#### [Text under study]
[Start of Attachment]
Preparing the binary to be "perf friendly" (run before running configure):

# whatever flags you want to set, -O2 is typical
export CFLAGS="-O2"
export CXXFLAGS="-O2"

# make things "perf friendly"
export CFLAGS="$CFLAGS -fno-omit-frame-pointer -ggdb"
export CXXFLAGS="$CXXFLAGS -fno-omit-frame-pointer -ggdb"

Reducing the dataset

A run can be scoped to

  • only a subset of threads, see the --tid option
  • a specific range, for example only capture data during "normal" operation, excluding startup/shutdown.
    • this is achieved by invoking perf separately and using the --pid option combined with a command like -- sleep 30s to capture events for a specific time.

Tips for getting the best stack traces

Note: on some systems, the quality of symbols differs depending on the tool-chain. If you don't get good stack traces, try switching to gcc/g++.

In order to improve the quality of stack traces:

  • Use your own version of dependencies (sqlite, etc) with the same compile options (done for you by stellar-core's configure script)
  • Use alternate libraries such as google-tcmalloc
# you may need to install a package such as libtcmalloc-minimal4 for this to work
export LDFLAGS=-ltcmalloc_minimal
# alternatively, you can start "stellar-core", with something like
LD_PRELOAD=/usr/lib/x86_64-linux-gnu/libtcmalloc_minimal.so ./stellar-core ...
  • use clang/clang++ and a custom libc++ compiled with the same compilation options that you use.
    svn co http://llvm.org/svn/llvm-project/llvm/trunk llvm
    (cd llvm/projects && svn co http://llvm.org/svn/llvm-project/libcxx/trunk libcxx)
    (cd llvm/projects && svn co http://llvm.org/svn/llvm-project/libcxxabi/trunk libcxxabi)
    mkdir lbcxx_perf && cd libcxx_perf
    cmake ../llvm -DCMAKE_BUILD_TYPE=RelWithDebInfo -DCMAKE_C_COMPILER=clang -DCMAKE_CXX_COMPILER=clang++ -DCMAKE_C_FLAGS='-O2 -g1 -fno-omit-frame-pointer' -DCMAKE_CXX_FLAGS='-O2 -g1 -fno-omit-frame-pointer'
    make cxx -j7
    export LIBCXX_PATH=`pwd`/lib

Flame graphs

A very good way to summarize data is to use flame graphs.
[End of Attachment]
#### [Exercise 1]
In the perf profiling notes, which option limits a run to a subset of threads?
#### [Exercise 2]
Continue the perf profiling notes from the point where they stop.

#### [Data excerpts]
[Start of Attachment]
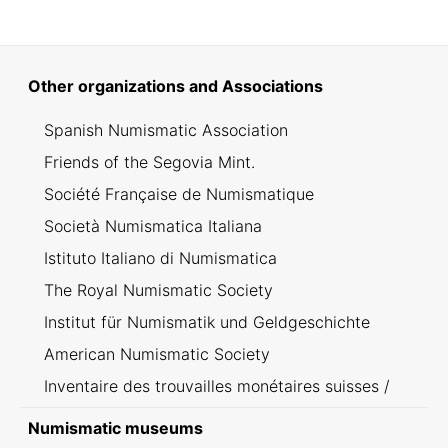
Other organizations and Associations
Spanish Numismatic Association
Friends of the Segovia Mint.
Société Française de Numismatique
Società Numismatica Italiana
Istituto Italiano di Numismatica
The Royal Numismatic Society
Institut für Numismatik und Geldgeschichte
American Numismatic Society
Inventaire des trouvailles monétaires suisses /
Inventario dei ritrovamenti svizzeri
Numismatic museums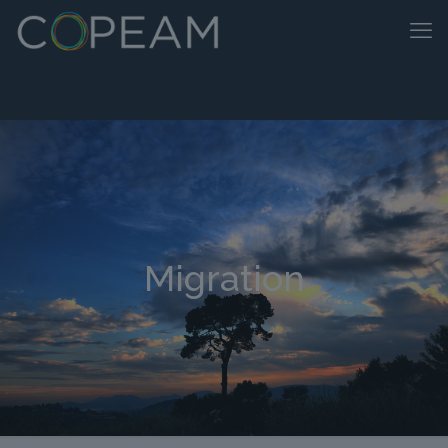
Migration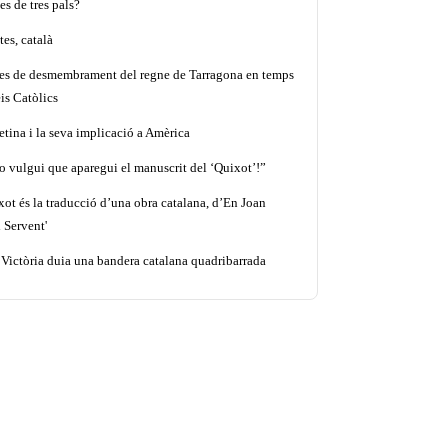
es de tres pals?
es, català
tes de desmembrament del regne de Tarragona en temps
is Catòlics
etina i la seva implicació a Amèrica
o vulgui que aparegui el manuscrit del ‘Quixot’!”
xot és la traducció d’una obra catalana, d’En Joan
 Servent'
 Victòria duia una bandera catalana quadribarrada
[End of Attachment]
#### [Your response 1]
The --tid option.

#### [Your response 2]
A good tool for this is located at https://github.com/brendangregg/FlameGraph

You can just pull a local copy with

git clone https://github.com/brendangregg/FlameGraph

Example perf sessions

Sampling session

This example grabs 60 seconds of data from a running stellar-core instance.

perf record -F 99 -p $(pgrep stellar-core) --call-graph dwarf,20000 -o perf-cpu.data -- sleep 60

To view the report: perf report -n -F +period -i perf-cpu.data

To generate a flame graph:

perf report --stdio -i perf-cpu.data --no-children -n -g folded,0,caller,count -s comm | awk '/^ / { comm = $3 } /^[0-9]/ { print comm ";" $2, $1 }'  > perf-cpu.folded
~/src/FlameGraph/flamegraph.pl perf-cpu.folded > ~/reports/folded-cpu.svg

This generates a report that looks like this

"Off CPU" session

Records for 60 seconds events related to when a running stellar-core process is waiting on something.

As most threads "sleep" (waiting for some work), most of the interesting data in this report is in the smaller parts of the report (as the cummulative time of threads waiting for work is dominant).

Note: "counts" in this report represent time in milliseconds.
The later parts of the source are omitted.